Riding onward, Peter and I passed shepherds tending to sheep and cattle, and lonely old barns and ranches with reed-thatched roofs. There were also traditional wells that operated using a weighted lever to extract water, nodding against the sky like majestic old oil well pump jacks. In such open and flat terrain the sky was dominating, and beneath us the earth a mere crust. From time to time, fine clouds of choking dust and pulverized dung wafted through.
With no paths, roads, or fences, we rode five abreast—János, his son Marti, Peter, myself, and Ogonyok, who had decided of his own volition to join us in the front. János, being his exuberant self, led us into a full gallop, and for a few fleeting moments it felt as if we were flying effortlessly over the land. Embodying the sentiment of all Hungarian horsemen I met, János veered over next to me and shouted: “The day there are fences in Hungary is the day that this is not my country. I will leave.”
An hour or two brought us to Peter’s ranch. It was a huddle of horse and sheep yards, with a barn and house cast like an island in a pale brown sea of steppe. A Kazakh yurt stood out front. At first I spotted what appeared to be a pile of old matted sheepskins lying in the shade of its northern wall, but these p
resently rose and transformed into the figures of two indignant-looking dogs the size of small bears.

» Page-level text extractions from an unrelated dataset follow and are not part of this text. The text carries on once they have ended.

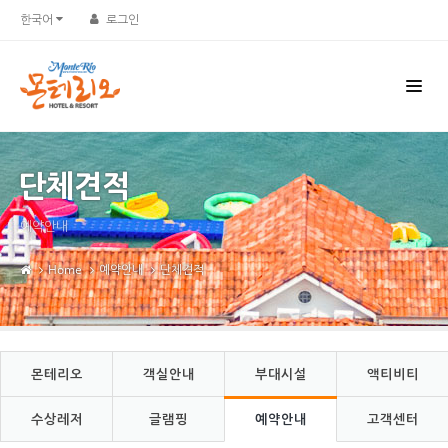
Sketchbook5, 스케치북5
Sketchbook5, 스케치북5
한국어
로그인
단체견적
예약안내
Home
예약안내
단체견적
몬테리오
객실안내
부대시설
액티비티
수상레저
글램핑
예약안내
고객센터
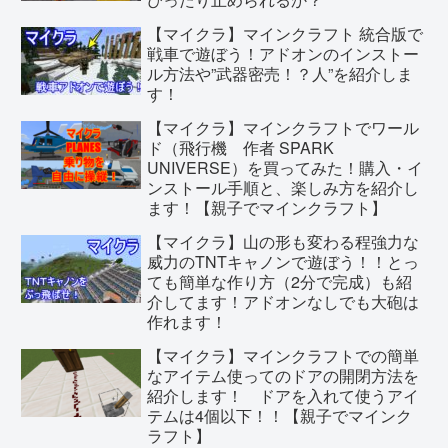
【マイクラ】マインクラフト 統合版で
戦車で遊ぼう！アドオンのインストー
ル方法や”武器密売！？人”を紹介しま
す！
【マイクラ】マインクラフトでワール
ド（飛行機 作者 SPARK
UNIVERSE）を買ってみた！購入・イ
ンストール手順と、楽しみ方を紹介し
ます！【親子でマインクラフト】
【マイクラ】山の形も変わる程強力な
威力のTNTキャノンで遊ぼう！！とっ
ても簡単な作り方（2分で完成）も紹
介してます！アドオンなしでも大砲は
作れます！
【マイクラ】マインクラフトでの簡単
なアイテム使ってのドアの開閉方法を
紹介します！ ドアを入れて使うアイ
テムは4個以下！！【親子でマインク
ラフト】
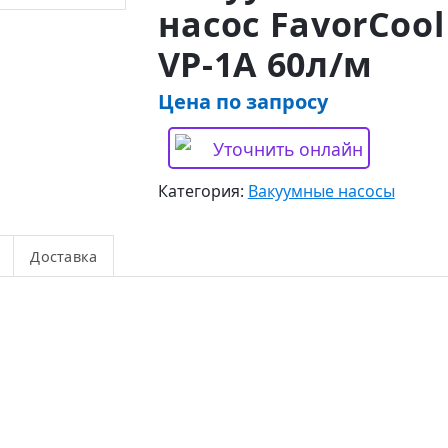
насос FavorCool
VP-1A 60л/м
Цена по запросу
Уточнить онлайн
Категория:
Вакуумные насосы
Доставка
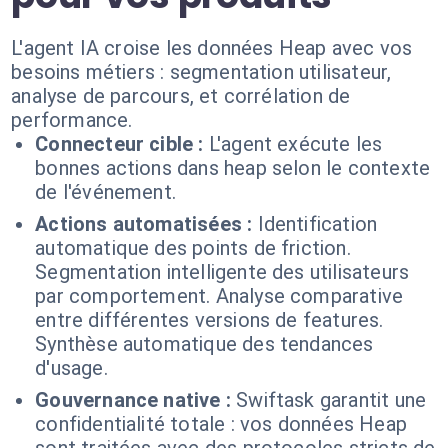
L'agent IA croise les données Heap avec vos
besoins métiers : segmentation utilisateur,
analyse de parcours, et corrélation de
performance.
Connecteur cible :
L'agent exécute les
bonnes actions dans heap selon le contexte
de l'événement.
Actions automatisées :
Identification
automatique des points de friction.
Segmentation intelligente des utilisateurs
par comportement. Analyse comparative
entre différentes versions de features.
Synthèse automatique des tendances
d'usage.
Gouvernance native :
Swiftask garantit une
confidentialité totale : vos données Heap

They were a breed known as komondor, which is a corruption of the Hungarian term for “Cuman’s dog.” Their long white dreadlocked coat, the likes of which I had never seen, was so thick, it was rumored even wolves were unable to penetrate to the flesh.
After János and his son had loaded their horses into a waiting trailer and departed, Peter brought me a piece of rope, slung it over my forearm, and began to tie a knot. I knew in advance what his special demonstration was going to be. On the very first night of my journey, now more than three years ago, a Mongolian herder, Damba, had spent an hour teaching a knot that he assured me I had to know. A kind of reverse bowline, it could be tied with lightning speed, always held fast, and no matter what force was applied, could be quickly and easily untied. It was an indispensable knot I had used for everything from tethering horses to tying improvised reins and fastening pack loads.
During my first winter on the steppe I had begun to realize the cultural significance of the special knot. In Kazakhstan, herders had looked on with astonishment and asked where I had learned it; it was, after all, a Kazakh knot. In Kalmykia, more than a year later, I encountered the same reaction from a Kalmyk craftsman, who termed it a Kalmyk knot. Now, just as I predicted, Peter tied the very same knot and claimed it for his own people: “You know, we say that if you don’t know this knot, then you are not a horseman … In western Hungary, beyond the Danube and the great Eurasian steppe, no one knows this knot. We call it the Cumanian knot.”
After a meal of mutton and a good serving of pálinka, I lay down to rest on a sheepskin in Peter’s yurt. Outside, the wind gently pushed against the felt walls. A horse somewhere cleared its nose, and a bleating sheep stirred. Through a narrow gap in the felt of the ceiling, glimmers of moonlight filtered down, illuminating a wolf skin, horsewhip, and bow that hung from the wall. Next to me, his head resting on an old stirrup, Tigon was fast asleep and in a dream, paws twitching.